Equally important, a senior housing development must be a separate and distinct entity; it cannot be just a phase or extension of an existing development unless it is structured as a separate sub-association within that development, as one developer discovered in the course of building his single association-multi-phased project. When the market shifted after he had completed phase one of his unrestricted community, the developer began marketing phase two in the development and under the existing association as senior housing.
HUD quickly slammed the door on that opportunistic endeavor, indicating that the age-restricted community could not be an adjunct to the existing association. The “fix” would have been complicated and expensive, requiring, among other steps, creating two separate community associations or a master association with subsidiary associations, changing the governing documents (and possibly the outstanding mortgages), and obtaining the approvals of owners and lenders needed to make those changes.
Careful Planning Required
This developer’s plight underscores the need for anyone planning a senor housing project to review HUD’s rules as well as state laws, local ordinances, and applicable zoning restrictions, focusing both on technical compliance (to ensure HOPA eligibility) and on requirements that may affect the development’s marketing strategy. If a zoning law requires that the entire complex must be age-restricted, you want to be reasonably sure that the area’s demographics and buyer demand will support that plan.
What happens if an age-restricted community falls out of compliance for some period of time? The community could lose its fair housing exemption and might not be able to prevent currently complying homeowners from subsequently selling their homes to families with children. A community association in this situation runs the risk of being sued by families who claim discrimination, on the one hand, and by owners who claim the board (or developer) negligently failed to maintain the community’s eligibility standards.

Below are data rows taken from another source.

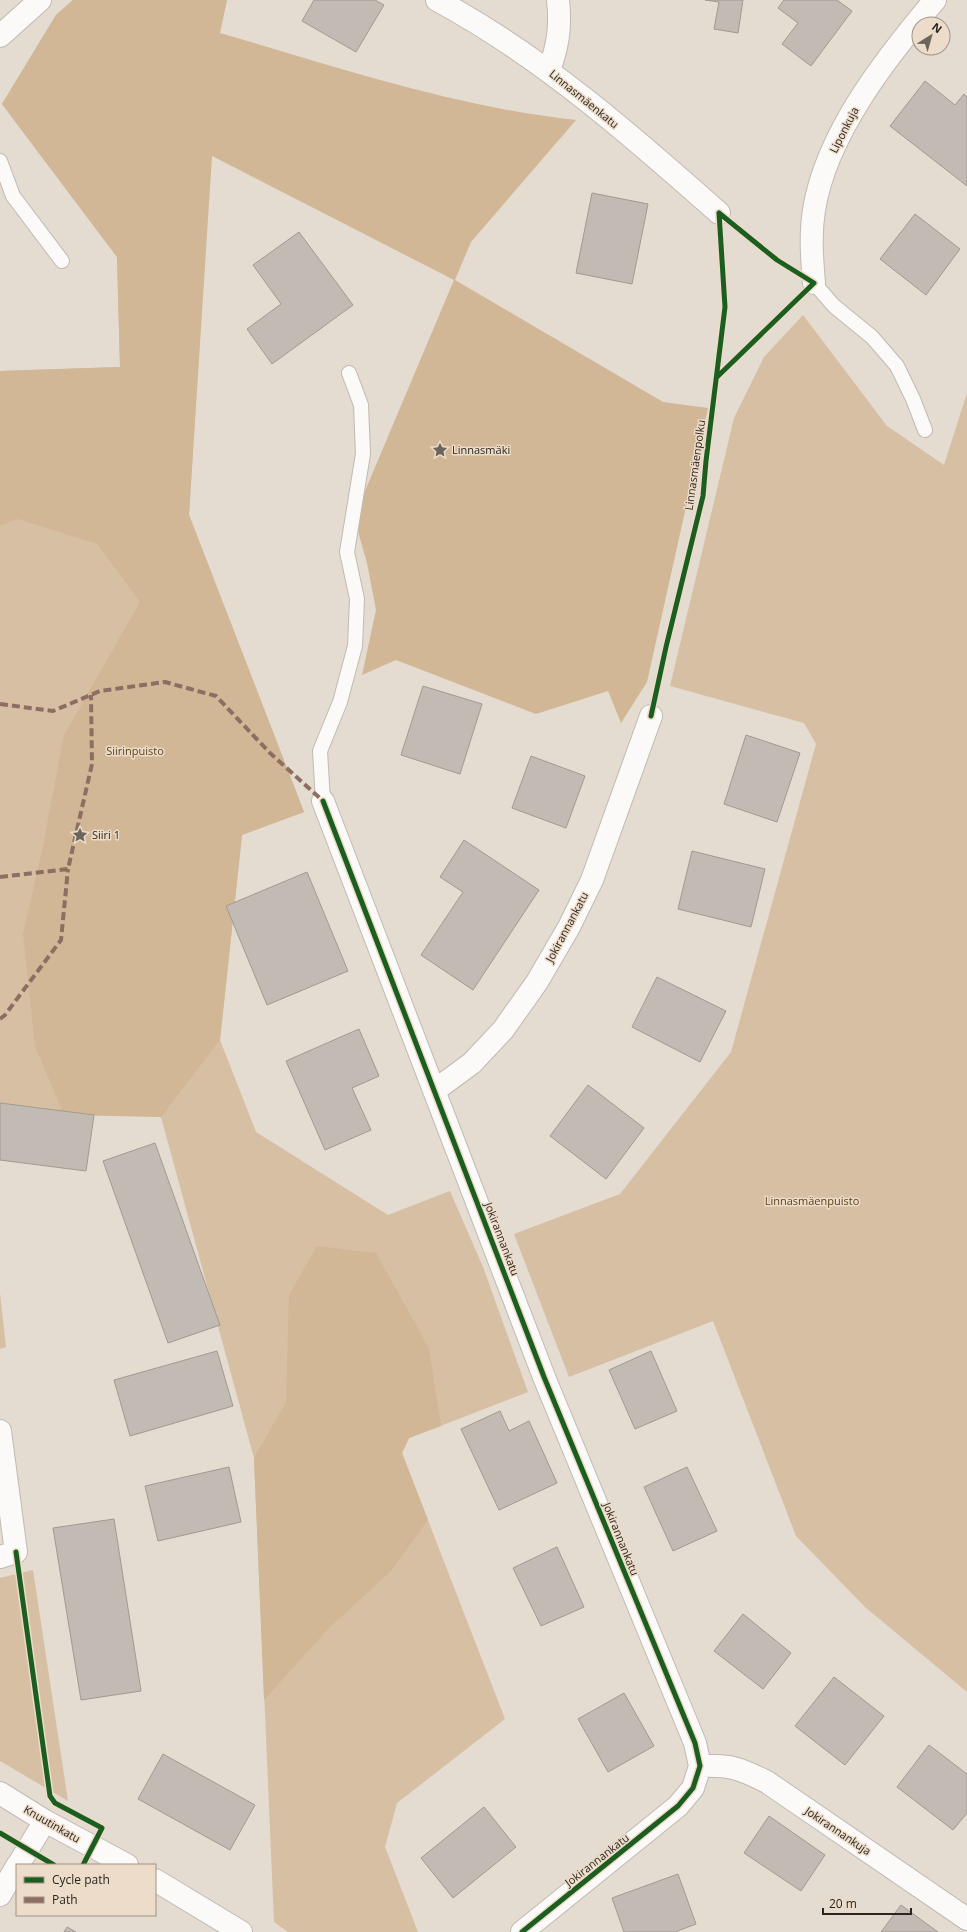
<svg xmlns="http://www.w3.org/2000/svg" width="967" height="1932" viewBox="0 0 967 1932" font-family="'Open Sans',sans-serif">
<style>
.green{fill:#d6bfa3}
.forest{fill:#d1b796}
.building{fill:#c2bbb3;stroke:#a19a92}
.lines{fill:none;stroke-linecap:round;stroke-linejoin:round}
.service-casing{stroke:#c1bab2;stroke-width:16}
.minor-casing{stroke:#c1bab2;stroke-width:24}
.service{stroke:#fbfaf8;stroke-width:14}
.minor{stroke:#fbfaf8;stroke-width:22}
.quiet{stroke:#8d6e63;stroke-width:4;stroke-dasharray:8 4;stroke-linecap:butt}
.cycleway-casing{stroke:#ecdcc9;stroke-width:8}
.cycleway{stroke:#1b5e20;stroke-width:5}
.labels{text-anchor:middle;stroke-width:3;stroke-linejoin:round;paint-order:stroke}
.street-label{font-size:11px;fill:#2b251e;stroke:#ecdcc9}
.poi-label{font-size:11px;fill:#2b251e;stroke:#ecdcc9;text-anchor:start}
.park-label{font-size:11px;fill:#5f421a;stroke:#ecdcc9}
</style>
<rect width="100%" height="100%" fill="#e4dbd1"/>
<path class="green" d="M 73,0 L 227,0 L 219,33 L 189,515 L 304,812 L 242,835 L 220,1040 L 256,1132 L 388,1215 L 450,1191 L 483,1267 L 528,1392 L 409,1438 L 402,1453 L 505,1719 L 397,1803 L 385,1847 L 418,1932 L 288,1932 L 274,1922 L 254,1458 L 161,1117 L 0,1110 L 0,371 L 120,367 L 117,257 L 2,104 L 56,15 Z
M 803,315 L 887,426 L 944,465 L 967,393 L 967,1692 L 865,1607 L 796,1536 L 713,1321 L 569,1377 L 514,1234 L 620,1194 L 731,1052 L 816,744 L 804,723 L 670,686 L 734,418 L 764,357 Z
M 0,1293 L 6,1347 L 0,1349 Z
M 33,1570 L 68,1801 L 0,1761 L 0,1578 Z"/>
<path class="forest" d="M 73,0 L 227,0 L 220,33 C 337,67 454,107 576,120 L 471,242 L 455,280 L 663,402 L 708,408 L 647,682 L 621,723 L 608,691 L 536,714 L 396,660 L 362,675 L 376,610 L 367,563 L 354,517 L 454,280 L 212,156 L 189,515 L 304,812 L 242,835 L 220,1040 L 161,1117 L 64,1115 L 35,1046 L 23,934 L 42,851 L 64,735 L 140,602 L 97,544 L 18,519 L 0,526 L 0,371 L 120,367 L 117,257 L 2,104 L 56,15 Z
M 317,1246 L 376,1253 L 429,1348 L 441,1426 L 409,1438 L 402,1453 L 428,1520 L 391,1571 L 329,1628 L 264,1700 L 254,1458 L 286,1402 L 289,1295 Z"/>
<path class="building" d="M 314,0 L 375,0 L 384,5 L 356,52 L 302,21 Z
M 705,0 L 743,0 L 738,33 L 714,29 L 719,2 Z
M 784,0 L 837,0 L 852,11 L 811,66 L 782,44 L 798,23 L 778,8 Z
M 925,81 L 955,105 L 964,94 L 967,97 L 967,186 L 890,126 Z
M 592,193 L 648,204 L 632,284 L 576,273 Z
M 915,214 L 960,249 L 926,295 L 880,259 Z
M 299,232 L 353,305 L 272,364 L 247,329 L 281,304 L 253,265 Z
M 423,686 L 482,704 L 460,774 L 401,755 Z
M 746,735 L 800,753 L 777,822 L 724,804 Z
M 531,756 L 585,776 L 566,828 L 512,808 Z
M 464,840 L 539,890 L 473,990 L 421,955 L 463,892 L 440,877 Z
M 692,851 L 765,869 L 751,927 L 678,909 Z
M 307,872 L 348,971 L 267,1005 L 226,906 Z
M 657,977 L 726,1011 L 700,1062 L 632,1027 Z
M 359,1029 L 379,1076 L 352,1088 L 371,1130 L 325,1150 L 286,1061 Z
M 588,1085 L 644,1128 L 606,1179 L 550,1136 Z
M 0,1103 L 94,1115 L 86,1171 L 0,1160 Z
M 155,1143 L 220,1325 L 168,1343 L 103,1161 Z
M 217,1351 L 233,1406 L 130,1436 L 114,1380 Z
M 651,1351 L 677,1411 L 635,1429 L 609,1370 Z
M 500,1411 L 509,1431 L 529,1421 L 557,1483 L 499,1510 L 461,1429 Z
M 229,1467 L 241,1522 L 158,1541 L 145,1486 Z
M 687,1467 L 717,1531 L 673,1551 L 644,1487 Z
M 114,1519 L 141,1691 L 81,1700 L 53,1528 Z
M 557,1547 L 584,1607 L 541,1626 L 513,1568 Z
M 743,1614 L 791,1653 L 763,1689 L 714,1651 Z
M 834,1677 L 884,1716 L 845,1765 L 795,1726 Z
M 624,1693 L 654,1746 L 608,1772 L 578,1719 Z
M 929,1745 L 967,1774 L 967,1813 L 953,1830 L 897,1787 Z
M 163,1754 L 255,1805 L 230,1850 L 138,1799 Z
M 484,1807 L 516,1847 L 453,1898 L 421,1858 Z
M 769,1816 L 825,1855 L 801,1891 L 744,1853 Z
M 678,1874 L 696,1924 L 675,1932 L 624,1932 L 612,1898 Z
M 901,1905 L 938,1932 L 881,1932 Z
M 67,1927 L 76,1932 L 64,1932 Z"/>
<g class="lines">
<g class="service-casing">
<path id="service" d="M 0,161 L 13,196 L 62,261
M 814,283 L 834,306 L 872,337 L 897,366 L 913,399 L 925,430
M 323,801 L 320,751 L 340,702 L 355,646 L 357,599 L 347,552 L 363,454 L 361,405 L 349,373"/>
</g>
<g class="minor-casing">
<path id="minor" d="M 437,0 C 541,56 631,135 719,213
M 0,36 L 40,0
M 549,71 C 558,45 561,27 558,0
M 814,283 C 812,259 810,235 814,210 C 826,134 886,58 935,0
M 323,801 L 544,1377 L 695,1743 L 700,1766 L 693,1788 L 678,1806 L 522,1932
M 434,1091 L 472,1063 L 503,1030 L 537,982 L 569,927 L 592,880 L 651,716
M 0,1431 L 16,1552 L 0,1557
M 700,1766 C 731,1765 739,1768 767,1782 L 967,1919
M 0,1793 L 45,1821 L 127,1865
M 18,1865 L 45,1821
M 155,1880 L 241,1932
M 0,1895 L 17,1866"/>
</g>
<use href="#service" class="service"/>
<use href="#minor" class="minor"/>
<path class="quiet" d="M 0,704 L 53,711 L 100,691 L 165,682 L 216,696 L 270,753 L 323,801
M 0,877 L 68,869 L 92,764 L 91,695
M 0,1019 L 5,1015 L 61,940 L 68,869"/>
<g class="cycleway-casing">
<path id="cycleway" d="M 717,377 L 814,283 L 777,260 L 719,213
M 651,716 L 666,647 L 703,496 L 706,461 L 725,307 L 719,213
M 323,801 L 544,1377 L 695,1743 L 700,1766 L 693,1788 L 678,1806 L 522,1932
M 16,1552 L 50,1796 L 55,1803 L 102,1828 L 83,1865
M 0,1833 L 54,1865"/>
</g>
<use href="#cycleway" class="cycleway"/>
</g>
<defs>
<g id="sight-bare" transform="scale(1.2)"><path d="M0-6L1.8-2.2L6-1.7L2.9 1.2L3.7 5.4L0 3.3L-3.7 5.4L-2.9 1.2L-6-1.7L-1.8-2.2Z" fill="#6c655d" stroke="#ecdcc9" stroke-width="2.5" paint-order="stroke"/></g>
</defs>
<g fill-rule="evenodd">
<use href="#sight-bare" x="440" y="450"/>
<use href="#sight-bare" x="80" y="835"/>
</g>
<g class="labels">
<g class="street-label">
<text transform="translate(584 99) rotate(39)" y="4">Linnasmäenkatu</text>
<text transform="translate(844 130) rotate(-63)" y="4">Liponkuja</text>
<text transform="translate(695 465) rotate(-82)" y="4">Linnasmäenpolku</text>
<text transform="translate(567 927) rotate(-62)" y="4">Jokirannankatu</text>
<text transform="translate(502 1239) rotate(69)" y="4">Jokirannankatu</text>
<text transform="translate(621 1539) rotate(68)" y="4">Jokirannankatu</text>
<text transform="translate(52 1824) rotate(30)" y="4">Knuutinkatu</text>
<text transform="translate(838 1831) rotate(34)" y="4">Jokirannankuja</text>
<text transform="translate(597 1860) rotate(-38)" y="4">Jokirannankatu</text>
</g>
<g class="poi-label">
<text x="452" y="454">Linnasmäki</text>
<text x="92" y="839">Siiri 1</text>
</g>
<g class="park-label">
<text x="135" y="755">Siirinpuisto</text>
<text x="812" y="1205">Linnasmäenpuisto</text>
</g>
</g>
<rect x="16" y="1864" width="140" height="52" fill="#ecdcc9" stroke="#9f9385"/>
<rect x="24" y="1877" width="20" height="6" fill="#1b5e20" stroke="#9f9385"/>
<text x="52" y="1884" font-size="12" fill="#2b251e">Cycle path</text>
<rect x="24" y="1897" width="20" height="6" fill="#8d6e63" stroke="#9f9385"/>
<text x="52" y="1904" font-size="12" fill="#2b251e">Path</text>
<g transform="translate(931 36) rotate(37)"><circle r="19" fill="#ecdcc9" stroke="#9f9385"/>
<path d="M0-3L7 15L0 10L-7 15Z" fill="#6c655d"/>
<text y="-6" font-size="11" font-weight="bold" text-anchor="middle" fill="#2b251e">N</text>
</g>
<path d="M823 1908v6h88v-6" fill="none" stroke="#2b251e" stroke-width="2"/>
<text x="829" y="1908" font-size="12" fill="#2b251e" stroke="#ecdcc9" stroke-width="3" paint-order="stroke">20 m</text>
</svg>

A community that discovers the problem and corrects it before anyone sues wouldn’t necessarily be out of the liability woods. An owner unable to sell his/her unit might contend that the period of non-compliance, however brief, erased the community’s fair housing exemption. It’s not clear how HUD might respond to that argument, but there is no question that the agency takes the enforcement of the senior housing eligibility requirements seriously. This falls in the category of questions it would be far better to let some other association answer; if there’s going to be a test case on this issue, you don’t want it to be yours.